By Osama Manzar
Founder Director
Digital Empowerment Foundation
In the digital age, where copious amounts of free information are available in public domain, the menace of misinformation, propaganda and personal attacks is bound to exist. It is certainly not new in the world of social media. In the last few months, however, social media has been at its worst. At the same time, it is also struggling, taking baby steps towards improving itself.
As the 2019 General Election comes to a close, I have come to strongly believe that social media is the tool for new age information warfare. A vast pool of easily-available digitised information has given swift access to miscreants as well as politicians to formulate their parallel versions of the truth.
Riding on networking, information sharing and propaganda, political parties have set up war rooms, garages and factories. Hours and days at a stretch are being spent to manufacture disinformation, disseminate it through public or private communication channels, and wait for it to play up.

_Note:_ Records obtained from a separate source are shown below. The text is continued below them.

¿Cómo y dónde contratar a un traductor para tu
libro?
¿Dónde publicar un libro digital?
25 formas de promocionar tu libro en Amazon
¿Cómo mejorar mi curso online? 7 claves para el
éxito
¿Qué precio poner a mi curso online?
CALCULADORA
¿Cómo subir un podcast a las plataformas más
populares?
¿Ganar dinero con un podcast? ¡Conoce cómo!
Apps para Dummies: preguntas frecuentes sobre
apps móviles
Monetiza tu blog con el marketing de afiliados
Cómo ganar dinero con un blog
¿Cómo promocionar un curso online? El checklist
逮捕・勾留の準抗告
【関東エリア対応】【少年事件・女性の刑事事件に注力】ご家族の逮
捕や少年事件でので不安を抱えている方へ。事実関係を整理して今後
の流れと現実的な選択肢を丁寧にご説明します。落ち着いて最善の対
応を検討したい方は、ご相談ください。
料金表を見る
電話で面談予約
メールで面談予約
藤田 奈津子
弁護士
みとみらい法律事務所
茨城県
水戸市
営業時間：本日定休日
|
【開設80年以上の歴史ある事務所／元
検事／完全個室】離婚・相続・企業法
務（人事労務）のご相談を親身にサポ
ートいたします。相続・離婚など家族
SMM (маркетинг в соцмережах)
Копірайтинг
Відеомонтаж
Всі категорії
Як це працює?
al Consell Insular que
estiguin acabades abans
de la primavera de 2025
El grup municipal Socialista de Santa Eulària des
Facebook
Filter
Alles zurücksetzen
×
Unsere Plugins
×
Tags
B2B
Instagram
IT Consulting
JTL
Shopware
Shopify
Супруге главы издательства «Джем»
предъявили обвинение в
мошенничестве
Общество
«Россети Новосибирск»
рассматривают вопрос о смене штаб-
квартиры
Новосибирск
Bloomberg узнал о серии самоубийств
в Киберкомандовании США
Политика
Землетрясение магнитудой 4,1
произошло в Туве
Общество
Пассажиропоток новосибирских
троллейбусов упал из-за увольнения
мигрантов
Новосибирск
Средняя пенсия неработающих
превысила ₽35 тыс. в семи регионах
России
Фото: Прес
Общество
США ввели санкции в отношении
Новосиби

In the last one month, India has witnessed unprecedented levels of misinformation, lies, fables and manufactured statistics being fed to people through their mobile devices. The systematic, organised way in which large amounts of misinformation is reaching the masses is leaving the public confused between right and wrong and between relevant and irrelevant. Adding fuel to the raging fire is the usual public apathy towards “fact-checking” and verifying the information they are consuming.
Mainstream media houses, with their political biases and jingoism in prime time spotlight, have blurred the lines between fake and fact, reporting and opinion, objective and subjective. Gone are the days of media objectivity. And, unfortunately, the systematic and organised voices are louder even though they may not be credible.
But hey, what is a credible source in the age of social media and instant messaging platforms?
Believers are following a storyline and their influencers; non-believers are following the other narrative that feeds their ideas leaving them in an echo chamber of toxic information. With mainstream media channels, in many cases, becoming the mouthpieces of political parties, believers don’t get to hear the non-believer’s storyline with objectivity and non-believers don’t get to hear the believer’s storyline with objectivity.
Clearly then, the ongoing elections are being contested on the basis of “my information” versus “your information” and not necessarily on facts and lies.
People find it easier to believe a piece of information if it aligns with their political, religious or personal ideology or biases and favourites. They ignore the idea that their friends, family or networks could also be pushing misinformation, by choice or by chance.
After all, misinformation manufacturers aren’t just working out of their head offices in the national capital, but are even operational at the district, block and village level. They are using the media of text messages, voice notes, photographs and videos; and they are grabbing the attention of their audiences through humour, sarcasm, memes and gifs. If everything fails, they return to the usual emotional approach — a misguided sense of religious and nationalist identities.
If there are few fact finders who are trying to bust hoaxes and fake information circulating online, they are attacked, trolled, mocked and bullied by fake news manufacturers. Besides, how many fake news busters would even be enough for a population of 1.3 billion people?
In the ongoing phase of information war and misinformation spread, the biggest and most powerful weapons are the “likes”, “shares” and “forwards”. Do you know that Facebook alone deleted two billion fake accounts last year, and the platform deletes approximately one million fake accounts every day? Imagine the amount and scale of (mis)information manufacturers that could come your way. In a country of 900 million Indian voters, at least 200 million use social media and instant messaging platforms on a daily basis. Each one of them is connected to hundreds and thousands of individuals, mostly those with a mobile phone in their hands but some also who have no devices. The problem, however, does not lie in the platforms, it lies with the people. The masses have not been trained and equipped to produce content. They are largely consuming content, and passing it on further for the sheer enjoyment of sharing, without pausing and thinking about its consequences.
The scale and volume at which misinformation is being created; we may need to develop large scale cadres of MIL experts (media information literacy experts) at community levels to reinstall our messaging patterns. If this isn’t done on a priority basis, our society is at a serious risk of information toxicity.